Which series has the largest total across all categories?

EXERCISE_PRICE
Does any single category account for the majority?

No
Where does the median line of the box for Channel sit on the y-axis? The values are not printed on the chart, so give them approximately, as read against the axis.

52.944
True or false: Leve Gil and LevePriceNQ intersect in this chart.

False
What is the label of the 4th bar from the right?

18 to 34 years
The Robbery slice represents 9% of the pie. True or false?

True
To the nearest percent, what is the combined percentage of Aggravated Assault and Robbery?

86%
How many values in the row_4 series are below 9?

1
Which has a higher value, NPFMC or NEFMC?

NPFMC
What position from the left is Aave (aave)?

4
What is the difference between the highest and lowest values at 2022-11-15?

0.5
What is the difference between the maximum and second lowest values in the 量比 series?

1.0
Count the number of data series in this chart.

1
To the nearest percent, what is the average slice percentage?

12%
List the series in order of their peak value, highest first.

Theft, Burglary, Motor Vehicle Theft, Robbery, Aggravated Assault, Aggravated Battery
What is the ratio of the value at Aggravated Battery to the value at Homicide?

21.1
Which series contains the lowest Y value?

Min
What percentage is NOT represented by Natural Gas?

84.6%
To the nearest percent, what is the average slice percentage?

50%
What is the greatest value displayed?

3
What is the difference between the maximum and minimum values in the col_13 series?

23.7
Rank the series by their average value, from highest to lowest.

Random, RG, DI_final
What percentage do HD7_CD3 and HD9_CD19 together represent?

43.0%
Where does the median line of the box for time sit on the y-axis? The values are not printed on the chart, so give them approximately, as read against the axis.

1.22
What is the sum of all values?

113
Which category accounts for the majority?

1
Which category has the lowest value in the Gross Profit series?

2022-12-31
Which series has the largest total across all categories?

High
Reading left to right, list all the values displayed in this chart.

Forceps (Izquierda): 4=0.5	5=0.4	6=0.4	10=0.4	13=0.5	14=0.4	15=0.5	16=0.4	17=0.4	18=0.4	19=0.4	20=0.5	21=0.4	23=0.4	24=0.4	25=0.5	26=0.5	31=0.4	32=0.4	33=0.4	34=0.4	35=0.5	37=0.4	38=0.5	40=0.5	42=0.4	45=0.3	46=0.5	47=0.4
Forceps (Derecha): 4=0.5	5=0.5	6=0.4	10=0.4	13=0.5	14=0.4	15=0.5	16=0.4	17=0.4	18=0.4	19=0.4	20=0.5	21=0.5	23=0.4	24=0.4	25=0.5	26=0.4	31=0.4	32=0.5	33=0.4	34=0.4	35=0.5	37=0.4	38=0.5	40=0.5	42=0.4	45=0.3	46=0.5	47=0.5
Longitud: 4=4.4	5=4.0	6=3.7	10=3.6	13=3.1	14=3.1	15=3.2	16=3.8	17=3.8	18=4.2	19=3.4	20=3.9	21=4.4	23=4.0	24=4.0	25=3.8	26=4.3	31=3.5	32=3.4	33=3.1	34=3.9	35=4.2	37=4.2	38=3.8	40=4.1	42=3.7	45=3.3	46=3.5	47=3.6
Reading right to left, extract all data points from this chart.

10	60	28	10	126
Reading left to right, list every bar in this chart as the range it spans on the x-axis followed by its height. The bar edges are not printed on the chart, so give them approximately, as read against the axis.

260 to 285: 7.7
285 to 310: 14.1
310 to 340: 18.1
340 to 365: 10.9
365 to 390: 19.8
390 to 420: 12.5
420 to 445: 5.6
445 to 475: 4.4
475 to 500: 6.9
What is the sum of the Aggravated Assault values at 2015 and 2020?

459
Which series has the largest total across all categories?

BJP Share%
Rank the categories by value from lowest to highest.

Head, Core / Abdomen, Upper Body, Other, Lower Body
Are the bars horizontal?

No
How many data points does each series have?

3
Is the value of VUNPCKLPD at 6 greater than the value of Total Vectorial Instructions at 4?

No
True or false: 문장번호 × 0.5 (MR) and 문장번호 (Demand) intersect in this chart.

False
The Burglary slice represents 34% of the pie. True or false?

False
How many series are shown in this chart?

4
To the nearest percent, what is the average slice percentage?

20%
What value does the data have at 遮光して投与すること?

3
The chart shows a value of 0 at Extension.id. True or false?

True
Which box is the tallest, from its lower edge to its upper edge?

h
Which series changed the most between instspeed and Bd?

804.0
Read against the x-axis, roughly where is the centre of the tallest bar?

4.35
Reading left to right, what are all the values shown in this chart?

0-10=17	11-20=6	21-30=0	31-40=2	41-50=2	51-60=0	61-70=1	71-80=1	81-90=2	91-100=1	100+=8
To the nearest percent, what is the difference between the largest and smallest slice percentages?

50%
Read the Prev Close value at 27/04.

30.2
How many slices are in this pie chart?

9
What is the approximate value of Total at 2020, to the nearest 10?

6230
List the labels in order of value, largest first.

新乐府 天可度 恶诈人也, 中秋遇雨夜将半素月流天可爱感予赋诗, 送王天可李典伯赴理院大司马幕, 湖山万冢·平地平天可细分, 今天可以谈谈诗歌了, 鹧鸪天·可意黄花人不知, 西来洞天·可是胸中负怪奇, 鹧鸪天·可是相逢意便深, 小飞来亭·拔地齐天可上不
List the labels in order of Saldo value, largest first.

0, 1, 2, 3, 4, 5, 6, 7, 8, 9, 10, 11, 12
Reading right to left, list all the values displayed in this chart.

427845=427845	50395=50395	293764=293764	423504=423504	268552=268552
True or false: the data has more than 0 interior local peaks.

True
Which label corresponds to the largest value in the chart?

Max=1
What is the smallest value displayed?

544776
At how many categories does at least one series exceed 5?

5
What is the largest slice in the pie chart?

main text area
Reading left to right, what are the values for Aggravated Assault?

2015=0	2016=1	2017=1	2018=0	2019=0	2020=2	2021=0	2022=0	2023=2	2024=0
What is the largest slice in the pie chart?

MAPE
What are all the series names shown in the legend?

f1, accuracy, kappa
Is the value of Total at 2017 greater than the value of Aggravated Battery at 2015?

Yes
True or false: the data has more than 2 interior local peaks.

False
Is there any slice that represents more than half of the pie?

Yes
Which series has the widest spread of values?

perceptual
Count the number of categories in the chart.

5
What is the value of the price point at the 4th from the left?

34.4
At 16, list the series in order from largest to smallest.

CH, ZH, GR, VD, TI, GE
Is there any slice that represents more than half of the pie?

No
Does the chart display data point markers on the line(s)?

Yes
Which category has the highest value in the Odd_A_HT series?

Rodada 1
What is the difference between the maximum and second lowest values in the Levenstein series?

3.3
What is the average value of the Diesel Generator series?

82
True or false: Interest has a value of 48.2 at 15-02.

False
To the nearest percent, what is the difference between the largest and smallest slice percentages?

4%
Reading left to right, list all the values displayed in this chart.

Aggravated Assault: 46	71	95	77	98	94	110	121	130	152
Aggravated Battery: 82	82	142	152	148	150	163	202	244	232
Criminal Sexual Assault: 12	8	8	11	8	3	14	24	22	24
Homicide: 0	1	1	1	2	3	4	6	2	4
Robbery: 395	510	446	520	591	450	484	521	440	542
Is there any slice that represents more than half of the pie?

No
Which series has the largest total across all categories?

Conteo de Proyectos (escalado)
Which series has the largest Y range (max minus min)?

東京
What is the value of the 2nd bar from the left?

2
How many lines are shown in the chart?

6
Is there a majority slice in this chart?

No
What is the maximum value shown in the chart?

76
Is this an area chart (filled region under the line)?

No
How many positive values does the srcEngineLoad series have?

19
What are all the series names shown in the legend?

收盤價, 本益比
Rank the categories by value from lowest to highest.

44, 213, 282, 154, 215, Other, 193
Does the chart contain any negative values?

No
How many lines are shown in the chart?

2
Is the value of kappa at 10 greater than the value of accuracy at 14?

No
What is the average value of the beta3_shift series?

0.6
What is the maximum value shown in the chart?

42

→ Instruction
Output the listing above again, line for line, with nothing altered, added, or left out.

→ Your solution
Which series has the largest total across all categories?

EXERCISE_PRICE
Does any single category account for the majority?

No
Where does the median line of the box for Channel sit on the y-axis? The values are not printed on the chart, so give them approximately, as read against the axis.

52.944
True or false: Leve Gil and LevePriceNQ intersect in this chart.

False
What is the label of the 4th bar from the right?

18 to 34 years
The Robbery slice represents 9% of the pie. True or false?

True
To the nearest percent, what is the combined percentage of Aggravated Assault and Robbery?

86%
How many values in the row_4 series are below 9?

1
Which has a higher value, NPFMC or NEFMC?

NPFMC
What position from the left is Aave (aave)?

4
What is the difference between the highest and lowest values at 2022-11-15?

0.5
What is the difference between the maximum and second lowest values in the 量比 series?

1.0
Count the number of data series in this chart.

1
To the nearest percent, what is the average slice percentage?

12%
List the series in order of their peak value, highest first.

Theft, Burglary, Motor Vehicle Theft, Robbery, Aggravated Assault, Aggravated Battery
What is the ratio of the value at Aggravated Battery to the value at Homicide?

21.1
Which series contains the lowest Y value?

Min
What percentage is NOT represented by Natural Gas?

84.6%
To the nearest percent, what is the average slice percentage?

50%
What is the greatest value displayed?

3
What is the difference between the maximum and minimum values in the col_13 series?

23.7
Rank the series by their average value, from highest to lowest.

Random, RG, DI_final
What percentage do HD7_CD3 and HD9_CD19 together represent?

43.0%
Where does the median line of the box for time sit on the y-axis? The values are not printed on the chart, so give them approximately, as read against the axis.

1.22
What is the sum of all values?

113
Which category accounts for the majority?

1
Which category has the lowest value in the Gross Profit series?

2022-12-31
Which series has the largest total across all categories?

High
Reading left to right, list all the values displayed in this chart.

Forceps (Izquierda): 4=0.5	5=0.4	6=0.4	10=0.4	13=0.5	14=0.4	15=0.5	16=0.4	17=0.4	18=0.4	19=0.4	20=0.5	21=0.4	23=0.4	24=0.4	25=0.5	26=0.5	31=0.4	32=0.4	33=0.4	34=0.4	35=0.5	37=0.4	38=0.5	40=0.5	42=0.4	45=0.3	46=0.5	47=0.4
Forceps (Derecha): 4=0.5	5=0.5	6=0.4	10=0.4	13=0.5	14=0.4	15=0.5	16=0.4	17=0.4	18=0.4	19=0.4	20=0.5	21=0.5	23=0.4	24=0.4	25=0.5	26=0.4	31=0.4	32=0.5	33=0.4	34=0.4	35=0.5	37=0.4	38=0.5	40=0.5	42=0.4	45=0.3	46=0.5	47=0.5
Longitud: 4=4.4	5=4.0	6=3.7	10=3.6	13=3.1	14=3.1	15=3.2	16=3.8	17=3.8	18=4.2	19=3.4	20=3.9	21=4.4	23=4.0	24=4.0	25=3.8	26=4.3	31=3.5	32=3.4	33=3.1	34=3.9	35=4.2	37=4.2	38=3.8	40=4.1	42=3.7	45=3.3	46=3.5	47=3.6
Reading right to left, extract all data points from this chart.

10	60	28	10	126
Reading left to right, list every bar in this chart as the range it spans on the x-axis followed by its height. The bar edges are not printed on the chart, so give them approximately, as read against the axis.

260 to 285: 7.7
285 to 310: 14.1
310 to 340: 18.1
340 to 365: 10.9
365 to 390: 19.8
390 to 420: 12.5
420 to 445: 5.6
445 to 475: 4.4
475 to 500: 6.9
What is the sum of the Aggravated Assault values at 2015 and 2020?

459
Which series has the largest total across all categories?

BJP Share%
Rank the categories by value from lowest to highest.

Head, Core / Abdomen, Upper Body, Other, Lower Body
Are the bars horizontal?

No
How many data points does each series have?

3
Is the value of VUNPCKLPD at 6 greater than the value of Total Vectorial Instructions at 4?

No
True or false: 문장번호 × 0.5 (MR) and 문장번호 (Demand) intersect in this chart.

False
The Burglary slice represents 34% of the pie. True or false?

False
How many series are shown in this chart?

4
To the nearest percent, what is the average slice percentage?

20%
What value does the data have at 遮光して投与すること?

3
The chart shows a value of 0 at Extension.id. True or false?

True
Which box is the tallest, from its lower edge to its upper edge?

h
Which series changed the most between instspeed and Bd?

804.0
Read against the x-axis, roughly where is the centre of the tallest bar?

4.35
Reading left to right, what are all the values shown in this chart?

0-10=17	11-20=6	21-30=0	31-40=2	41-50=2	51-60=0	61-70=1	71-80=1	81-90=2	91-100=1	100+=8
To the nearest percent, what is the difference between the largest and smallest slice percentages?

50%
Read the Prev Close value at 27/04.

30.2
How many slices are in this pie chart?

9
What is the approximate value of Total at 2020, to the nearest 10?

6230
List the labels in order of value, largest first.

新乐府 天可度 恶诈人也, 中秋遇雨夜将半素月流天可爱感予赋诗, 送王天可李典伯赴理院大司马幕, 湖山万冢·平地平天可细分, 今天可以谈谈诗歌了, 鹧鸪天·可意黄花人不知, 西来洞天·可是胸中负怪奇, 鹧鸪天·可是相逢意便深, 小飞来亭·拔地齐天可上不
List the labels in order of Saldo value, largest first.

0, 1, 2, 3, 4, 5, 6, 7, 8, 9, 10, 11, 12
Reading right to left, list all the values displayed in this chart.

427845=427845	50395=50395	293764=293764	423504=423504	268552=268552
True or false: the data has more than 0 interior local peaks.

True
Which label corresponds to the largest value in the chart?

Max=1
What is the smallest value displayed?

544776
At how many categories does at least one series exceed 5?

5
What is the largest slice in the pie chart?

main text area
Reading left to right, what are the values for Aggravated Assault?

2015=0	2016=1	2017=1	2018=0	2019=0	2020=2	2021=0	2022=0	2023=2	2024=0
What is the largest slice in the pie chart?

MAPE
What are all the series names shown in the legend?

f1, accuracy, kappa
Is the value of Total at 2017 greater than the value of Aggravated Battery at 2015?

Yes
True or false: the data has more than 2 interior local peaks.

False
Is there any slice that represents more than half of the pie?

Yes
Which series has the widest spread of values?

perceptual
Count the number of categories in the chart.

5
What is the value of the price point at the 4th from the left?

34.4
At 16, list the series in order from largest to smallest.

CH, ZH, GR, VD, TI, GE
Is there any slice that represents more than half of the pie?

No
Does the chart display data point markers on the line(s)?

Yes
Which category has the highest value in the Odd_A_HT series?

Rodada 1
What is the difference between the maximum and second lowest values in the Levenstein series?

3.3
What is the average value of the Diesel Generator series?

82
True or false: Interest has a value of 48.2 at 15-02.

False
To the nearest percent, what is the difference between the largest and smallest slice percentages?

4%
Reading left to right, list all the values displayed in this chart.

Aggravated Assault: 46	71	95	77	98	94	110	121	130	152
Aggravated Battery: 82	82	142	152	148	150	163	202	244	232
Criminal Sexual Assault: 12	8	8	11	8	3	14	24	22	24
Homicide: 0	1	1	1	2	3	4	6	2	4
Robbery: 395	510	446	520	591	450	484	521	440	542
Is there any slice that represents more than half of the pie?

No
Which series has the largest total across all categories?

Conteo de Proyectos (escalado)
Which series has the largest Y range (max minus min)?

東京
What is the value of the 2nd bar from the left?

2
How many lines are shown in the chart?

6
Is there a majority slice in this chart?

No
What is the maximum value shown in the chart?

76
Is this an area chart (filled region under the line)?

No
How many positive values does the srcEngineLoad series have?

19
What are all the series names shown in the legend?

收盤價, 本益比
Rank the categories by value from lowest to highest.

44, 213, 282, 154, 215, Other, 193
Does the chart contain any negative values?

No
How many lines are shown in the chart?

2
Is the value of kappa at 10 greater than the value of accuracy at 14?

No
What is the average value of the beta3_shift series?

0.6
What is the maximum value shown in the chart?

42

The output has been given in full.